Task inputs:
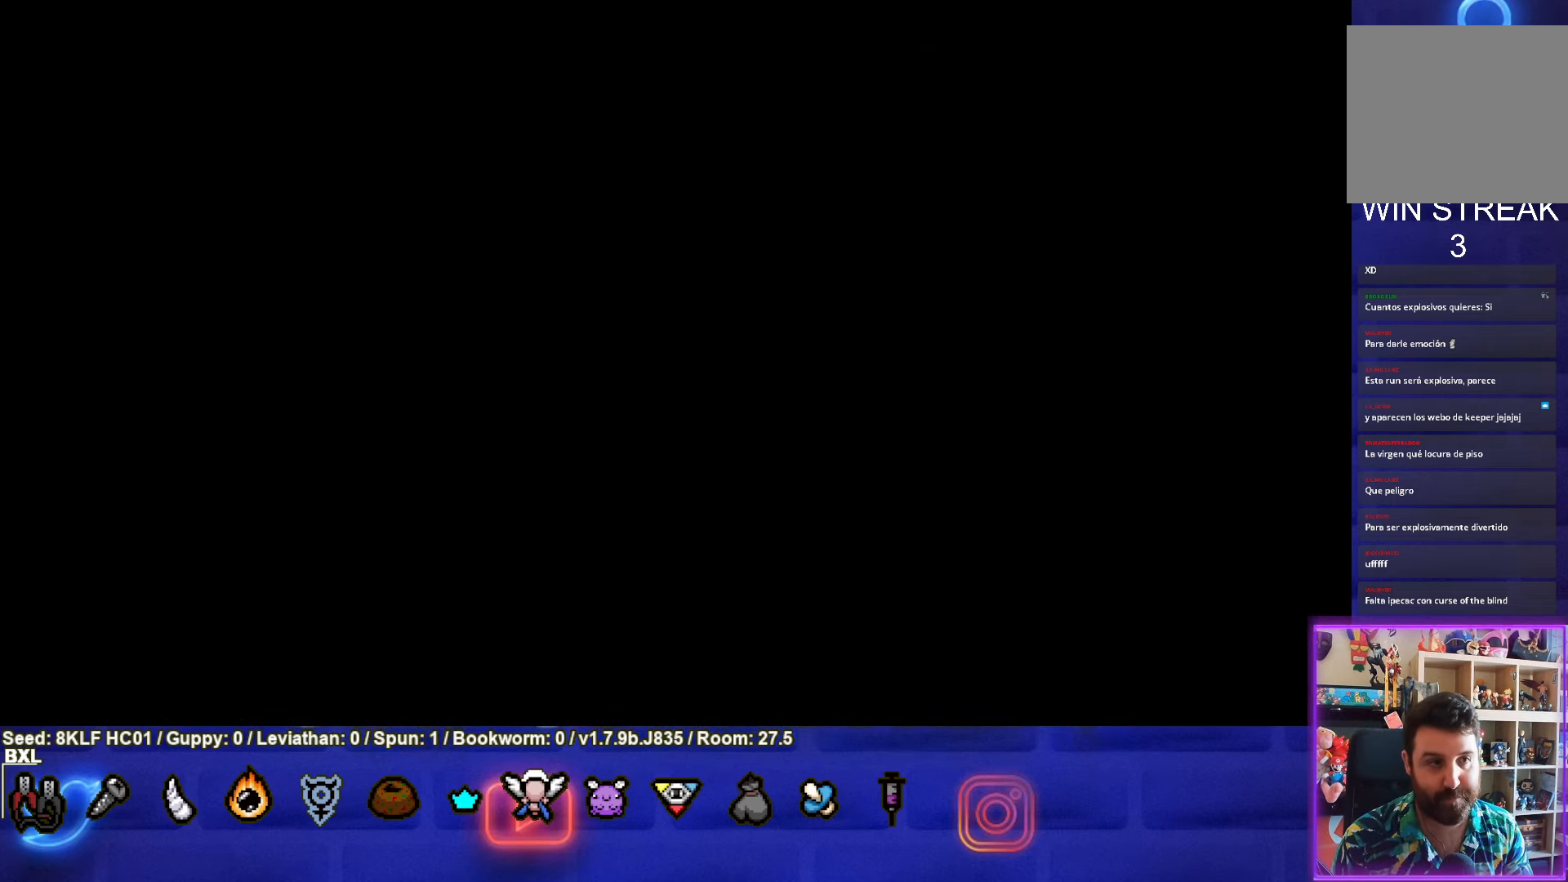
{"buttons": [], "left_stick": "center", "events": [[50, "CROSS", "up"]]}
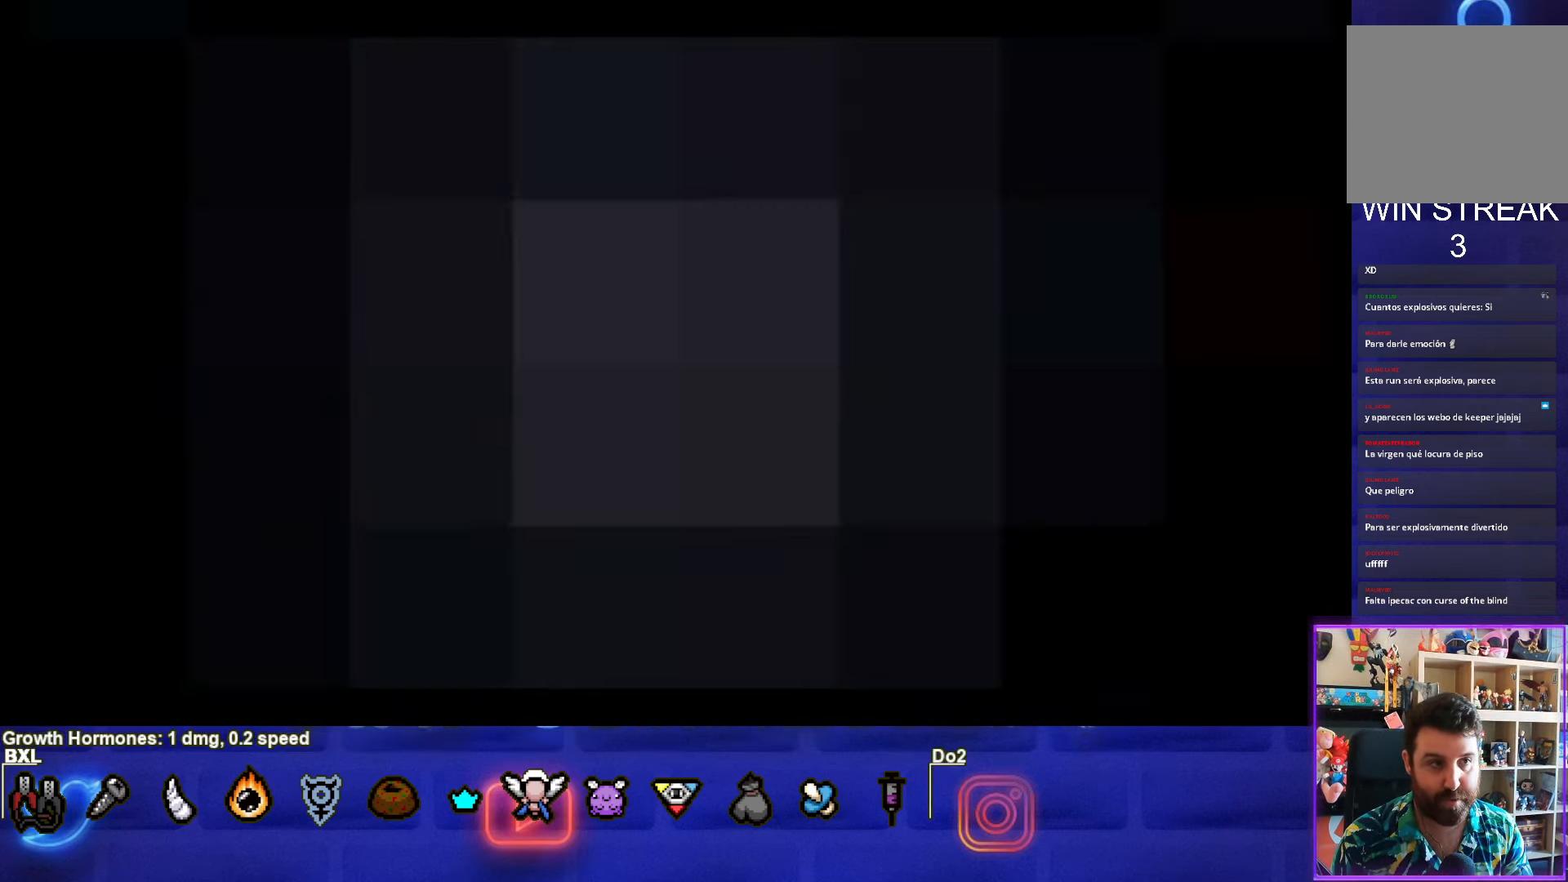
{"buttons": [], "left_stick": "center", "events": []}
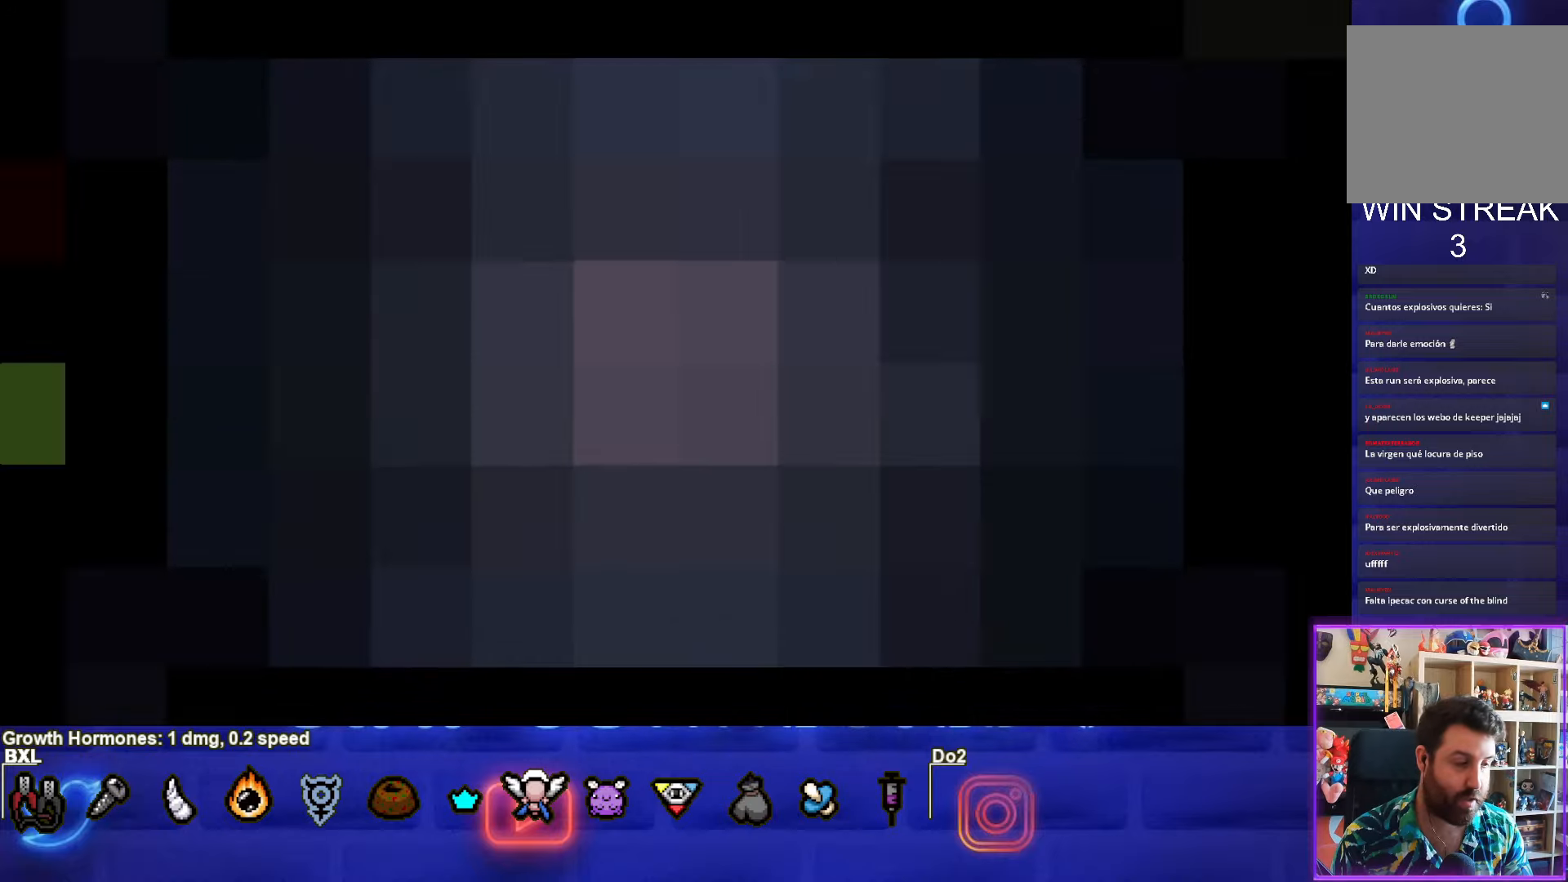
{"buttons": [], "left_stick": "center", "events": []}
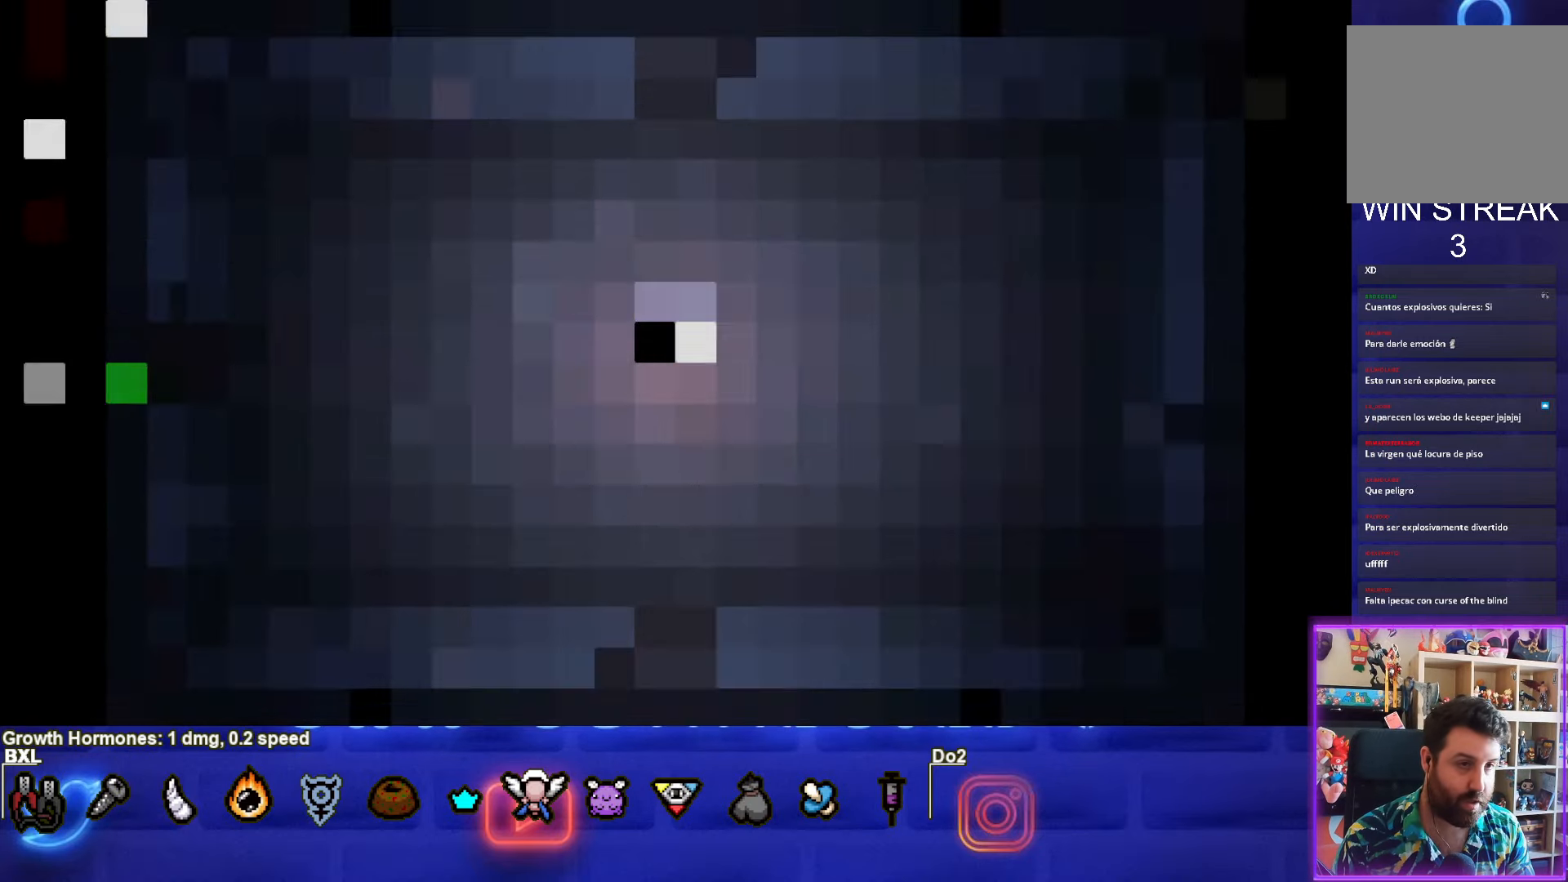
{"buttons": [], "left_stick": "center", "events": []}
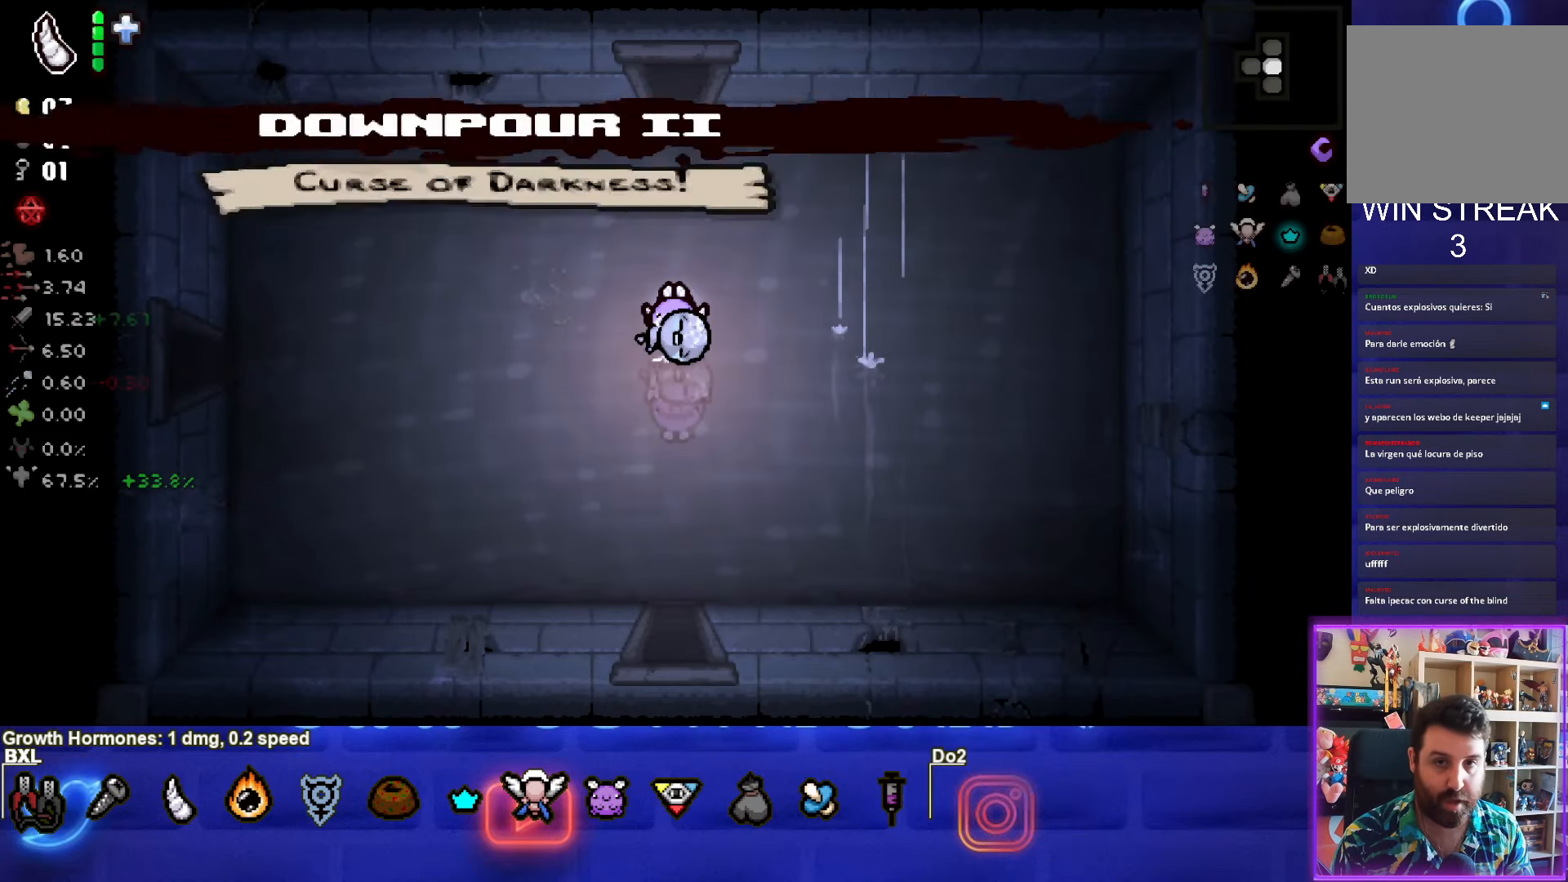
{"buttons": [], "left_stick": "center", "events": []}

Try it:
The answer is the entries above, given again exactly, with no pictures among them.

Task result:
{"buttons": [], "left_stick": "center", "events": [[50, "CROSS", "up"]]}
{"buttons": [], "left_stick": "center", "events": []}
{"buttons": [], "left_stick": "center", "events": []}
{"buttons": [], "left_stick": "center", "events": []}
{"buttons": [], "left_stick": "center", "events": []}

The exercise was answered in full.